La caractérisation de l’état de cessation des paiements
La définition légale et son application concrète
Le tribunal rappelle le critère légal fondant l’ouverture d’une procédure collective. Il retient que « l’état de cessation des paiements résulte de l’impossibilité dans laquelle se trouve le défendeur de faire face à son passif exigible au moyen de son actif disponible. » (Motifs) Cette formulation reprend strictement les termes de l’article L. 631-1 du code de commerce. La solution consacre une approche objective et financière de la cessation des paiements, écartant toute appréciation des difficultés futures.
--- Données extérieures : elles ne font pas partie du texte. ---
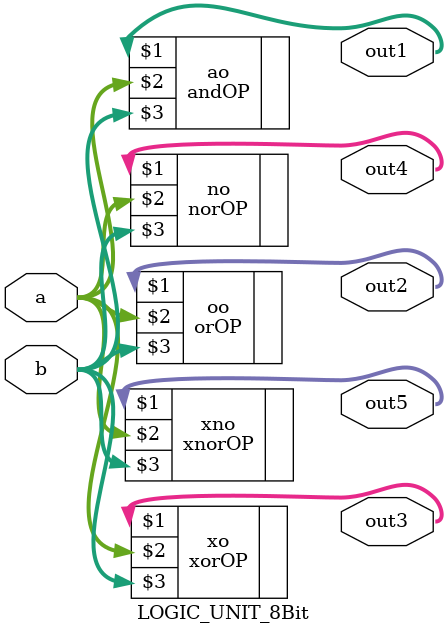
<source format=v>
`timescale 1ns / 1ps

module LOGIC_UNIT_8Bit(out1, out2, out3, out4, out5, a, b);

input [7:0] a,b;
output [7:0] out1, out2, out3, out4, out5;

andOP ao(out1,a,b);
orOP  oo(out2,a,b);
xorOP xo(out3,a,b);
norOP no(out4,a,b);
xnorOP xno(out5,a,b);

endmodule

</source>
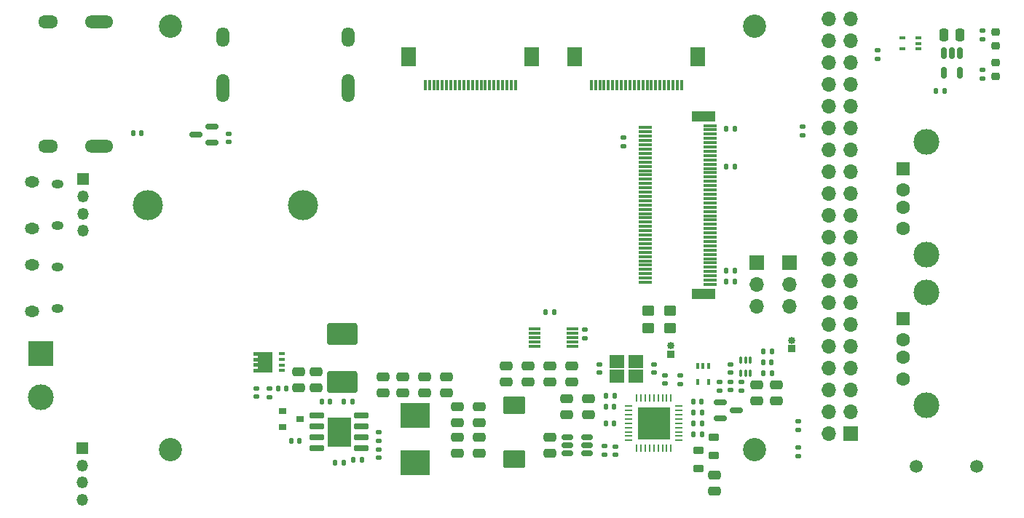
<source format=gts>
G04 #@! TF.GenerationSoftware,KiCad,Pcbnew,(6.99.0-1603-g82820d4b1c)*
G04 #@! TF.CreationDate,2022-06-17T10:58:42+02:00*
G04 #@! TF.ProjectId,Unifying,556e6966-7969-46e6-972e-6b696361645f,rev?*
G04 #@! TF.SameCoordinates,Original*
G04 #@! TF.FileFunction,Soldermask,Top*
G04 #@! TF.FilePolarity,Negative*
%FSLAX46Y46*%
G04 Gerber Fmt 4.6, Leading zero omitted, Abs format (unit mm)*
G04 Created by KiCad (PCBNEW (6.99.0-1603-g82820d4b1c)) date 2022-06-17 10:58:42*
%MOMM*%
%LPD*%
G01*
G04 APERTURE LIST*
G04 Aperture macros list*
%AMRoundRect*
0 Rectangle with rounded corners*
0 $1 Rounding radius*
0 $2 $3 $4 $5 $6 $7 $8 $9 X,Y pos of 4 corners*
0 Add a 4 corners polygon primitive as box body*
4,1,4,$2,$3,$4,$5,$6,$7,$8,$9,$2,$3,0*
0 Add four circle primitives for the rounded corners*
1,1,$1+$1,$2,$3*
1,1,$1+$1,$4,$5*
1,1,$1+$1,$6,$7*
1,1,$1+$1,$8,$9*
0 Add four rect primitives between the rounded corners*
20,1,$1+$1,$2,$3,$4,$5,0*
20,1,$1+$1,$4,$5,$6,$7,0*
20,1,$1+$1,$6,$7,$8,$9,0*
20,1,$1+$1,$8,$9,$2,$3,0*%
%AMFreePoly0*
4,1,17,1.395000,0.765000,0.855000,0.765000,0.855000,0.535000,1.395000,0.535000,1.395000,0.115000,0.855000,0.115000,0.855000,-0.115000,1.395000,-0.115000,1.395000,-0.535000,0.855000,-0.535000,0.855000,-0.765000,1.395000,-0.765000,1.395000,-1.185000,-0.855000,-1.185000,-0.855000,1.185000,1.395000,1.185000,1.395000,0.765000,1.395000,0.765000,$1*%
G04 Aperture macros list end*
%ADD10R,0.300000X1.300000*%
%ADD11R,1.800000X2.200000*%
%ADD12RoundRect,0.135000X-0.185000X0.135000X-0.185000X-0.135000X0.185000X-0.135000X0.185000X0.135000X0*%
%ADD13RoundRect,0.135000X0.135000X0.185000X-0.135000X0.185000X-0.135000X-0.185000X0.135000X-0.185000X0*%
%ADD14RoundRect,0.135000X0.185000X-0.135000X0.185000X0.135000X-0.185000X0.135000X-0.185000X-0.135000X0*%
%ADD15C,2.700000*%
%ADD16R,0.400000X0.650000*%
%ADD17R,0.850000X0.850000*%
%ADD18O,0.850000X0.850000*%
%ADD19RoundRect,0.250000X0.475000X-0.250000X0.475000X0.250000X-0.475000X0.250000X-0.475000X-0.250000X0*%
%ADD20C,3.500000*%
%ADD21RoundRect,0.140000X0.140000X0.170000X-0.140000X0.170000X-0.140000X-0.170000X0.140000X-0.170000X0*%
%ADD22R,3.000000X3.000000*%
%ADD23C,3.000000*%
%ADD24RoundRect,0.150000X-0.587500X-0.150000X0.587500X-0.150000X0.587500X0.150000X-0.587500X0.150000X0*%
%ADD25RoundRect,0.250000X-0.475000X0.250000X-0.475000X-0.250000X0.475000X-0.250000X0.475000X0.250000X0*%
%ADD26RoundRect,0.135000X-0.135000X-0.185000X0.135000X-0.185000X0.135000X0.185000X-0.135000X0.185000X0*%
%ADD27R,0.700000X0.420000*%
%ADD28FreePoly0,180.000000*%
%ADD29RoundRect,0.250000X-0.450000X0.350000X-0.450000X-0.350000X0.450000X-0.350000X0.450000X0.350000X0*%
%ADD30R,1.800000X1.500000*%
%ADD31R,3.500000X2.950000*%
%ADD32RoundRect,0.250000X-1.025000X0.787500X-1.025000X-0.787500X1.025000X-0.787500X1.025000X0.787500X0*%
%ADD33RoundRect,0.140000X-0.170000X0.140000X-0.170000X-0.140000X0.170000X-0.140000X0.170000X0.140000X0*%
%ADD34R,0.900000X0.800000*%
%ADD35RoundRect,0.250000X0.250000X0.475000X-0.250000X0.475000X-0.250000X-0.475000X0.250000X-0.475000X0*%
%ADD36RoundRect,0.140000X0.170000X-0.140000X0.170000X0.140000X-0.170000X0.140000X-0.170000X-0.140000X0*%
%ADD37RoundRect,0.250000X0.450000X-0.350000X0.450000X0.350000X-0.450000X0.350000X-0.450000X-0.350000X0*%
%ADD38R,1.400000X0.300000*%
%ADD39R,1.700000X1.700000*%
%ADD40O,1.700000X1.700000*%
%ADD41RoundRect,0.079000X-0.079000X0.343500X-0.079000X-0.343500X0.079000X-0.343500X0.079000X0.343500X0*%
%ADD42RoundRect,0.140000X-0.140000X-0.170000X0.140000X-0.170000X0.140000X0.170000X-0.140000X0.170000X0*%
%ADD43RoundRect,0.150000X-0.150000X0.512500X-0.150000X-0.512500X0.150000X-0.512500X0.150000X0.512500X0*%
%ADD44R,2.710000X3.400000*%
%ADD45RoundRect,0.150000X-0.737500X-0.150000X0.737500X-0.150000X0.737500X0.150000X-0.737500X0.150000X0*%
%ADD46RoundRect,0.062500X-0.350000X-0.062500X0.350000X-0.062500X0.350000X0.062500X-0.350000X0.062500X0*%
%ADD47RoundRect,0.062500X-0.062500X-0.350000X0.062500X-0.350000X0.062500X0.350000X-0.062500X0.350000X0*%
%ADD48R,3.700000X3.700000*%
%ADD49RoundRect,0.218750X-0.256250X0.218750X-0.256250X-0.218750X0.256250X-0.218750X0.256250X0.218750X0*%
%ADD50RoundRect,0.218750X-0.381250X0.218750X-0.381250X-0.218750X0.381250X-0.218750X0.381250X0.218750X0*%
%ADD51R,0.650000X0.400000*%
%ADD52RoundRect,0.218750X0.381250X-0.218750X0.381250X0.218750X-0.381250X0.218750X-0.381250X-0.218750X0*%
%ADD53R,2.750000X1.200000*%
%ADD54R,1.550000X0.300000*%
%ADD55RoundRect,0.249999X-1.500001X1.025001X-1.500001X-1.025001X1.500001X-1.025001X1.500001X1.025001X0*%
%ADD56RoundRect,0.150000X0.587500X0.150000X-0.587500X0.150000X-0.587500X-0.150000X0.587500X-0.150000X0*%
%ADD57RoundRect,0.150000X-0.512500X-0.150000X0.512500X-0.150000X0.512500X0.150000X-0.512500X0.150000X0*%
%ADD58RoundRect,0.218750X0.256250X-0.218750X0.256250X0.218750X-0.256250X0.218750X-0.256250X-0.218750X0*%
%ADD59O,1.700000X1.300000*%
%ADD60O,1.400000X1.000000*%
%ADD61R,1.350000X1.350000*%
%ADD62O,1.350000X1.350000*%
%ADD63O,1.500000X2.300000*%
%ADD64O,1.500000X3.300000*%
%ADD65C,1.500000*%
%ADD66R,1.500000X1.600000*%
%ADD67C,1.600000*%
%ADD68O,2.300000X1.500000*%
%ADD69O,3.300000X1.500000*%
G04 APERTURE END LIST*
D10*
X154713999Y-88895999D03*
X154213999Y-88895999D03*
X153713999Y-88895999D03*
X153213999Y-88895999D03*
X152713999Y-88895999D03*
X152213999Y-88895999D03*
X151713999Y-88895999D03*
X151213999Y-88895999D03*
X150713999Y-88895999D03*
X150213999Y-88895999D03*
X149713999Y-88895999D03*
X149213999Y-88895999D03*
X148713999Y-88895999D03*
X148213999Y-88895999D03*
X147713999Y-88895999D03*
X147213999Y-88895999D03*
X146713999Y-88895999D03*
X146213999Y-88895999D03*
X145713999Y-88895999D03*
X145213999Y-88895999D03*
X144713999Y-88895999D03*
X144213999Y-88895999D03*
D11*
X156613999Y-85645999D03*
X142313999Y-85645999D03*
D12*
X187564000Y-128004000D03*
X187564000Y-129024000D03*
D13*
X204630000Y-89580000D03*
X203610000Y-89580000D03*
D12*
X165085000Y-130925000D03*
X165085000Y-131945000D03*
X138796000Y-129274000D03*
X138796000Y-130294000D03*
D14*
X187564000Y-132072000D03*
X187564000Y-131052000D03*
D15*
X182484000Y-131308000D03*
D16*
X177164999Y-121594999D03*
X176514999Y-121594999D03*
X175864999Y-121594999D03*
X175864999Y-123494999D03*
X177164999Y-123494999D03*
D17*
X172749999Y-120199999D03*
D18*
X172749999Y-119199999D03*
D19*
X161275000Y-123495000D03*
X161275000Y-121595000D03*
D20*
X111999000Y-102860000D03*
D21*
X166200000Y-128260000D03*
X165240000Y-128260000D03*
D22*
X99491999Y-120131999D03*
D23*
X99492000Y-125212000D03*
D24*
X178498500Y-125786000D03*
X178498500Y-127686000D03*
X180373500Y-126736000D03*
D19*
X129525000Y-124130000D03*
X129525000Y-122230000D03*
D13*
X136850000Y-132490000D03*
X135830000Y-132490000D03*
D25*
X147940000Y-129850000D03*
X147940000Y-131750000D03*
D26*
X183498000Y-119878000D03*
X184518000Y-119878000D03*
D13*
X180200000Y-110480000D03*
X179180000Y-110480000D03*
D10*
X174017999Y-88895999D03*
X173517999Y-88895999D03*
X173017999Y-88895999D03*
X172517999Y-88895999D03*
X172017999Y-88895999D03*
X171517999Y-88895999D03*
X171017999Y-88895999D03*
X170517999Y-88895999D03*
X170017999Y-88895999D03*
X169517999Y-88895999D03*
X169017999Y-88895999D03*
X168517999Y-88895999D03*
X168017999Y-88895999D03*
X167517999Y-88895999D03*
X167017999Y-88895999D03*
X166517999Y-88895999D03*
X166017999Y-88895999D03*
X165517999Y-88895999D03*
X165017999Y-88895999D03*
X164517999Y-88895999D03*
X164017999Y-88895999D03*
X163517999Y-88895999D03*
D11*
X175917999Y-85645999D03*
X161617999Y-85645999D03*
D26*
X175370000Y-128260000D03*
X176390000Y-128260000D03*
D12*
X126096000Y-124194000D03*
X126096000Y-125214000D03*
D19*
X131572000Y-124130000D03*
X131572000Y-122230000D03*
D27*
X127595999Y-122122999D03*
X127595999Y-121472999D03*
X127595999Y-120822999D03*
X127595999Y-120172999D03*
D28*
X125641000Y-121148000D03*
D25*
X158735000Y-129850000D03*
X158735000Y-131750000D03*
D19*
X158735000Y-123495000D03*
X158735000Y-121595000D03*
D29*
X170165000Y-115195000D03*
X170165000Y-117195000D03*
D30*
X166524999Y-122759999D03*
X168724999Y-122759999D03*
X168724999Y-121059999D03*
X166524999Y-121059999D03*
D19*
X139340000Y-124760000D03*
X139340000Y-122860000D03*
D13*
X135750000Y-125720000D03*
X134730000Y-125720000D03*
D31*
X143049999Y-127374999D03*
X143049999Y-132824999D03*
D32*
X154544000Y-126163500D03*
X154544000Y-132388500D03*
D33*
X166355000Y-130955000D03*
X166355000Y-131915000D03*
D34*
X127635999Y-128701999D03*
X129635999Y-127751999D03*
X127635999Y-126801999D03*
D14*
X208994000Y-88130000D03*
X208994000Y-87110000D03*
D17*
X186799999Y-119599999D03*
D18*
X186799999Y-118599999D03*
D35*
X206388000Y-83048000D03*
X204488000Y-83048000D03*
D36*
X179690000Y-124422000D03*
X179690000Y-123462000D03*
D19*
X150480000Y-128194000D03*
X150480000Y-126294000D03*
D33*
X138796000Y-131336000D03*
X138796000Y-132296000D03*
D26*
X165210000Y-125085000D03*
X166230000Y-125085000D03*
D36*
X164450000Y-122390000D03*
X164450000Y-121430000D03*
D33*
X124572000Y-124224000D03*
X124572000Y-125184000D03*
D37*
X172705000Y-117195000D03*
X172705000Y-115195000D03*
D25*
X182738000Y-123754000D03*
X182738000Y-125654000D03*
D13*
X180200000Y-98415000D03*
X179180000Y-98415000D03*
D19*
X160640000Y-127305000D03*
X160640000Y-125405000D03*
X141590000Y-124765000D03*
X141590000Y-122865000D03*
D38*
X161299999Y-119299999D03*
X161299999Y-118799999D03*
X161299999Y-118299999D03*
X161299999Y-117799999D03*
X161299999Y-117299999D03*
X156899999Y-117299999D03*
X156899999Y-117799999D03*
X156899999Y-118299999D03*
X156899999Y-118799999D03*
X156899999Y-119299999D03*
D39*
X193699999Y-129499999D03*
D40*
X191159999Y-129499999D03*
X193699999Y-126959999D03*
X191159999Y-126959999D03*
X193699999Y-124419999D03*
X191159999Y-124419999D03*
X193699999Y-121879999D03*
X191159999Y-121879999D03*
X193699999Y-119339999D03*
X191159999Y-119339999D03*
X193699999Y-116799999D03*
X191159999Y-116799999D03*
X193699999Y-114259999D03*
X191159999Y-114259999D03*
X193699999Y-111719999D03*
X191159999Y-111719999D03*
X193699999Y-109179999D03*
X191159999Y-109179999D03*
X193699999Y-106639999D03*
X191159999Y-106639999D03*
X193699999Y-104099999D03*
X191159999Y-104099999D03*
X193699999Y-101559999D03*
X191159999Y-101559999D03*
X193699999Y-99019999D03*
X191159999Y-99019999D03*
X193699999Y-96479999D03*
X191159999Y-96479999D03*
X193699999Y-93939999D03*
X191159999Y-93939999D03*
X193699999Y-91399999D03*
X191159999Y-91399999D03*
X193699999Y-88859999D03*
X191159999Y-88859999D03*
X193699999Y-86319999D03*
X191159999Y-86319999D03*
X193699999Y-83779999D03*
X191159999Y-83779999D03*
X193699999Y-81239999D03*
X191159999Y-81239999D03*
D41*
X181976000Y-120894000D03*
X181468000Y-120894000D03*
X180925000Y-120894000D03*
X180925000Y-122418000D03*
X181468000Y-122418000D03*
X181976000Y-122418000D03*
D21*
X128100000Y-124196000D03*
X127140000Y-124196000D03*
X184488000Y-121148000D03*
X183528000Y-121148000D03*
D19*
X144130000Y-124765000D03*
X144130000Y-122865000D03*
D33*
X170800000Y-121430000D03*
X170800000Y-122390000D03*
D20*
X130033000Y-102860000D03*
D26*
X158240000Y-115316000D03*
X159260000Y-115316000D03*
D36*
X172070000Y-123660000D03*
X172070000Y-122700000D03*
D19*
X163180000Y-127305000D03*
X163180000Y-125405000D03*
D13*
X134734000Y-132832000D03*
X133714000Y-132832000D03*
D15*
X182484000Y-82032000D03*
D19*
X177850000Y-136150000D03*
X177850000Y-134250000D03*
D13*
X180200000Y-93970000D03*
X179180000Y-93970000D03*
D42*
X110250000Y-94500000D03*
X111210000Y-94500000D03*
D14*
X188072000Y-94734000D03*
X188072000Y-93714000D03*
D43*
X206388000Y-85212500D03*
X205438000Y-85212500D03*
X204488000Y-85212500D03*
X204488000Y-87487500D03*
X206388000Y-87487500D03*
D21*
X129624000Y-130292000D03*
X128664000Y-130292000D03*
D12*
X196802000Y-84824000D03*
X196802000Y-85844000D03*
D44*
X134223999Y-129275999D03*
D45*
X131661500Y-127371000D03*
X131661500Y-128641000D03*
X131661500Y-129911000D03*
X131661500Y-131181000D03*
X136786500Y-131181000D03*
X136786500Y-129911000D03*
X136786500Y-128641000D03*
X136786500Y-127371000D03*
D46*
X167862500Y-126260000D03*
X167862500Y-126760000D03*
X167862500Y-127260000D03*
X167862500Y-127760000D03*
X167862500Y-128260000D03*
X167862500Y-128760000D03*
X167862500Y-129260000D03*
X167862500Y-129760000D03*
X167862500Y-130260000D03*
D47*
X168800000Y-131197500D03*
X169300000Y-131197500D03*
X169800000Y-131197500D03*
X170300000Y-131197500D03*
X170800000Y-131197500D03*
X171300000Y-131197500D03*
X171800000Y-131197500D03*
X172300000Y-131197500D03*
X172800000Y-131197500D03*
D46*
X173737500Y-130260000D03*
X173737500Y-129760000D03*
X173737500Y-129260000D03*
X173737500Y-128760000D03*
X173737500Y-128260000D03*
X173737500Y-127760000D03*
X173737500Y-127260000D03*
X173737500Y-126760000D03*
X173737500Y-126260000D03*
D47*
X172800000Y-125322500D03*
X172300000Y-125322500D03*
X171800000Y-125322500D03*
X171300000Y-125322500D03*
X170800000Y-125322500D03*
X170300000Y-125322500D03*
X169800000Y-125322500D03*
X169300000Y-125322500D03*
X168800000Y-125322500D03*
D48*
X170799999Y-128259999D03*
D19*
X153655000Y-123495000D03*
X153655000Y-121595000D03*
D14*
X162814000Y-118366000D03*
X162814000Y-117346000D03*
D21*
X133180000Y-125720000D03*
X132220000Y-125720000D03*
D49*
X210518000Y-82768500D03*
X210518000Y-84343500D03*
D12*
X208994000Y-82538000D03*
X208994000Y-83558000D03*
D15*
X114572000Y-131308000D03*
D12*
X180960000Y-123432000D03*
X180960000Y-124452000D03*
D39*
X186549999Y-109549999D03*
D40*
X186549999Y-112089999D03*
X186549999Y-114629999D03*
D50*
X177750000Y-129887500D03*
X177750000Y-132012500D03*
D33*
X179690000Y-121430000D03*
X179690000Y-122390000D03*
D51*
X201561999Y-84713999D03*
X201561999Y-84063999D03*
X201561999Y-83413999D03*
X199661999Y-83413999D03*
X199661999Y-84713999D03*
D26*
X183498000Y-122418000D03*
X184518000Y-122418000D03*
D25*
X185024000Y-123754000D03*
X185024000Y-125654000D03*
D14*
X173848000Y-123690000D03*
X173848000Y-122670000D03*
D19*
X146670000Y-124765000D03*
X146670000Y-122865000D03*
X156195000Y-123495000D03*
X156195000Y-121595000D03*
X147940000Y-128194000D03*
X147940000Y-126294000D03*
D52*
X175950000Y-133562500D03*
X175950000Y-131437500D03*
D53*
X176569999Y-92509999D03*
X176569999Y-113209999D03*
D54*
X177344999Y-93609999D03*
X169794999Y-93859999D03*
X177344999Y-94109999D03*
X169794999Y-94359999D03*
X177344999Y-94609999D03*
X169794999Y-94859999D03*
X177344999Y-95109999D03*
X169794999Y-95359999D03*
X177344999Y-95609999D03*
X169794999Y-95859999D03*
X177344999Y-96109999D03*
X169794999Y-96359999D03*
X177344999Y-96609999D03*
X169794999Y-96859999D03*
X177344999Y-97109999D03*
X169794999Y-97359999D03*
X177344999Y-97609999D03*
X169794999Y-97859999D03*
X177344999Y-98109999D03*
X169794999Y-98359999D03*
X177344999Y-98609999D03*
X169794999Y-98859999D03*
X177344999Y-99109999D03*
X169794999Y-99359999D03*
X177344999Y-99609999D03*
X169794999Y-99859999D03*
X177344999Y-100109999D03*
X169794999Y-100359999D03*
X177344999Y-100609999D03*
X169794999Y-100859999D03*
X177344999Y-101109999D03*
X169794999Y-101359999D03*
X177344999Y-101609999D03*
X169794999Y-101859999D03*
X177344999Y-102109999D03*
X169794999Y-102359999D03*
X177344999Y-102609999D03*
X169794999Y-102859999D03*
X177344999Y-103109999D03*
X169794999Y-103359999D03*
X177344999Y-103609999D03*
X169794999Y-103859999D03*
X177344999Y-104109999D03*
X169794999Y-104359999D03*
X177344999Y-104609999D03*
X169794999Y-104859999D03*
X177344999Y-105109999D03*
X169794999Y-105359999D03*
X177344999Y-105609999D03*
X169794999Y-105859999D03*
X177344999Y-106109999D03*
X169794999Y-106359999D03*
X177344999Y-106609999D03*
X169794999Y-106859999D03*
X177344999Y-107109999D03*
X169794999Y-107359999D03*
X177344999Y-107609999D03*
X169794999Y-107859999D03*
X177344999Y-108109999D03*
X169794999Y-108359999D03*
X177344999Y-108609999D03*
X169794999Y-108859999D03*
X177344999Y-109109999D03*
X169794999Y-109359999D03*
X177344999Y-109609999D03*
X169794999Y-109859999D03*
X177344999Y-110109999D03*
X169794999Y-110359999D03*
X177344999Y-110609999D03*
X169794999Y-110859999D03*
X177344999Y-111109999D03*
X169794999Y-111359999D03*
X177344999Y-111609999D03*
X169794999Y-111859999D03*
X177344999Y-112109999D03*
D55*
X134620000Y-117875000D03*
X134620000Y-123425000D03*
D42*
X175400000Y-125720000D03*
X176360000Y-125720000D03*
D56*
X119437500Y-95600000D03*
X119437500Y-93700000D03*
X117562500Y-94650000D03*
D14*
X167250000Y-96060000D03*
X167250000Y-95040000D03*
D21*
X166200000Y-126355000D03*
X165240000Y-126355000D03*
D13*
X180200000Y-111750000D03*
X179180000Y-111750000D03*
D57*
X160772500Y-129850000D03*
X160772500Y-130800000D03*
X160772500Y-131750000D03*
X163047500Y-131750000D03*
X163047500Y-130800000D03*
X163047500Y-129850000D03*
D26*
X175370000Y-129530000D03*
X176390000Y-129530000D03*
D58*
X210518000Y-87899500D03*
X210518000Y-86324500D03*
D12*
X178420000Y-123432000D03*
X178420000Y-124452000D03*
D39*
X182799999Y-109569999D03*
D40*
X182799999Y-112109999D03*
X182799999Y-114649999D03*
D15*
X114572000Y-82032000D03*
D25*
X150480000Y-129850000D03*
X150480000Y-131750000D03*
D26*
X175370000Y-126990000D03*
X176390000Y-126990000D03*
D36*
X121400000Y-95530000D03*
X121400000Y-94570000D03*
D59*
X98491999Y-115236999D03*
D60*
X101521999Y-114936999D03*
X101521999Y-110086999D03*
D59*
X98491999Y-109786999D03*
D61*
X104393999Y-131174999D03*
D62*
X104393999Y-133174999D03*
X104393999Y-135174999D03*
X104393999Y-137174999D03*
D63*
X120724999Y-83296749D03*
D64*
X120724999Y-89256749D03*
D63*
X135224999Y-83296749D03*
D64*
X135224999Y-89256749D03*
D65*
X201315000Y-133300000D03*
X208315000Y-133300000D03*
D66*
X199770999Y-116077999D03*
D67*
X199771000Y-118578000D03*
X199771000Y-120578000D03*
X199771000Y-123078000D03*
D23*
X202481000Y-113008000D03*
X202481000Y-126148000D03*
D61*
X104444999Y-99859999D03*
D62*
X104444999Y-101859999D03*
X104444999Y-103859999D03*
X104444999Y-105859999D03*
D59*
X98475999Y-105584999D03*
D60*
X101505999Y-105284999D03*
X101505999Y-100434999D03*
D59*
X98475999Y-100134999D03*
D68*
X100346749Y-96024999D03*
D69*
X106306749Y-96024999D03*
D68*
X100346749Y-81524999D03*
D69*
X106306749Y-81524999D03*
D66*
X199789999Y-98607999D03*
D67*
X199790000Y-101108000D03*
X199790000Y-103108000D03*
X199790000Y-105608000D03*
D23*
X202500000Y-95538000D03*
X202500000Y-108678000D03*
M02*

</source>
La charge de la preuve et les présomptions admises
La décision illustre la répartition de la charge de la preuve en matière d’ouverture. Le créancier demandeur a justifié d’une créance certaine et de tentatives infructueuses. Face à cette démonstration, le débiteur, bien que convoqué, ne s’est pas présenté et n’a pas contredit les allégations. Il en résulte que « le débiteur défaillant ne justifie pas disposer d’un actif disponible supérieur ou égal à la créance du demandeur. » (Faits et Procédure) L’absence de justification du débiteur vaut présomption d’insolvabilité, facilitant la tâche du créancier.
Les conséquences procédurales de la constatation
Le prononcé du redressement judiciaire et ses modalités
La constatation de la cessation des paiements entraîne une conséquence nécessaire. Le tribunal estime que « l’état de cessation des paiements étant constaté, il convient de prononcer une mesure de redressement judiciaire. » (Motifs) Le juge ne dispose d’aucun pouvoir d’appréciation dès lors que le critère est rempli. La date de cessation est fixée au jour de l’assignation, conformément à la pratique habituelle en cas d’ouverture à la demande d’un créancier.
L’organisation immédiate de la procédure collective
Le jugement met en place sans délai le cadre procédural requis par la loi. Il désigne les organes de la procédure, juge commissaire et mandataire judiciaire. Il ordonne également les mesures conservatoires indispensables, comme l’inventaire. La fixation d’une audience ultérieure en chambre du conseil assure le suivi du dossier. Cette célérité vise à préserver les intérêts de l’ensemble des créanciers et à permettre l’examen des possibilités de redressement.